Time in Marmaris
10 May 2011 | Marmaris, Turkey
Jane, sunny and warm
We hope to leave Marmaris this weekend, have had to wait for a new windlass (thingy that helps pull up anchor) yup more boat $$, but we are nearly on our way. Wow what a fun and busy time we have had the last couple of months or so, it will be sad to say goodbye, but good to know that we will return for next winter.
Apart from boat projects, crazy social life and getting to know the area we have also been on a few trips which Gwen, our wonderful local guru of knowledge, arranges for us cruisers.
Our first trip was to Pamukkale, meaning "cotton castle" in Turkish, a beautiful natural world heritage site in southwestern Turkey. The city's hillside is covered with bright white, smoothly flowing, stone and travertine terraces which are created by heavily mineralized springs that trickle down the slopes. The ancient city of Hierapolis was built on top of the white "castle" which is in total about 8,860 ft long, 1,970 ft wide and 525 ft high and can be seen from miles away. It must have been quite luxurious in its day and the museum there had some lovely engraved tombs and artifacts. We stayed in a hotel close by and thoroughly enjoyed the inside/outside spa pools feed from the local springs.
We visited various other places on our way there and back. One of them was the Greek-Roman city of Laodicea and another a huge rug factory. There were 69 rooms full of carpets and the staff shared with us how each type is made and the history behind the designs - it was fascinating. A few of our small group of 12 bought some, after the ritual haggling, but sadly we decided Ta-b could not accommodate any more rugs.
At the end of March we went to Capadocia via Konya passing through the spectacular Lake District on our way.
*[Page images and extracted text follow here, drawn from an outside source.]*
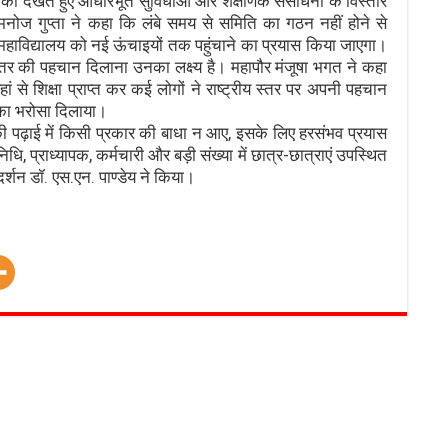
्या को देखते हुए आधारभूत सुविधाओं और शैक्षणिक संसाधनों के विस्तार
नोज गुप्ता ने कहा कि लंबे समय से समिति का गठन नहीं होने से
 महाविद्यालय को नई ऊंचाइयों तक पहुंचाने का प्रयास किया जाएगा।
ीय स्तर की पहचान दिलाना उनका लक्ष्य है। महापौर मंजूषा भगत ने कहा
से शिक्षा प्राप्त कर कई लोगों ने राष्ट्रीय स्तर पर अपनी पहचान
 का भरोसा दिलाया।
ों की पढ़ाई में किसी प्रकार की बाधा न आए, इसके लिए हरसंभव प्रयास
, प्राध्यापक, कर्मचारी और बड़ी संख्या में छात्र-छात्राएं उपस्थित
र्शन डॉ. एस.एन. पाण्डेय ने किया।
The trip was magical. Konya is the original lodge of the whirling dervishes and a very religious city. The Mevlana Museum and Mausoleum there with the tomb of Rumi was very educational with objects like gold-engraved Korans from the 13th century and among the fabulous ancient prayer rugs there is the most valuable silk carpet in the world.
Capadocia was breathtaking and much larger than we had thought. We visited Uchisar Castle a natural skyscraper which provides a magnificent panorama of the surrounding area, Cavusin old Greek village, Devrent Imagination Valley with its animal shaped chimneys, Pasabagi with its triple fairy chimneys, Love valley with its phallic chimneys and Monks valley. The Goreme Open Air Museum contained the finest rock-cut churches with beautiful frescoes.
There was so much to see. We were treated to a pottery demonstration in Avanos, the center of pottery since the hitites and bought some beautiful hand painted bowls, had an amazing Turkish night with whirling dervishes and fantastic local entertainment, plus all you could drink (yes a good evening for all). Restaurants in caves, shops in caves and yes we even stayed three nights in a cave hotel and were given the honeymoon suite, which we shared with our friends by hosting evening cocktails.
So what more could we see? Well on our last day we went to Derinkuyu underground city. There many huge underground cities in the area and Derinkuyu is the deepest with stables, cellars, storage rooms, churches, etc.; with an underground river running at the very bottom. It was surreal.
Apart from our time off the boat we have enjoyed getting to know Marmaris and the locals, many who have become friends. The Turkish are some of the most delightful and trusting people we have ever met. The other week I was given three cushions to bring back to the boat, to check out, no money exchanged just a smile and see you soon - amazing. They are such a happy race that look after one other and who really work hard. Mind you they have no idea of safety. A one-way street - what is that as a car comes towards you while you bike along the narrow area with people on the road darting in and out. Helmets, no one wears one, not even on a motorbike that more often then not has a family of four on board. Haggling is part of their culture too, we start at 50% off the asked price and everyone has fun over Turkish tea or coffee that the vendors all over the place balance on swinging trays. Always "you're killing me" is said by them or us; with big smiles when the deal is done, hands shaken with appreciation that we bargained well.
The social life here has been crazy, mind you we have been working hard so the nights are for fun. Recently we had a big St. George's day bash, Easter Sunday, Anzac Day aboard Storm Vogel a beautiful 74' yacht (the first Maxi built, 50 years old on Monday and the boat in Dead Calm); which is skippered by a 26 year old kiwi friend from Russell's home town of Timaru (boat builder who has made us a custom wakeboard), weekly happy hours, onboard entertaining and so it goes on. I have even found time to work with my NuSkin business; which is going very well, however we are hoping life will be a bit quieter once we leave.
I could write so much more, but I have nearly filled two pages; which is enough. Instead we look forward to sharing our adventures with you in person. We attach lots of photos in our gallery (we were asked for more) and will try and update our blog more often now that we are able to kick back a bit. Hope this finds you healthy and happy - enjoy.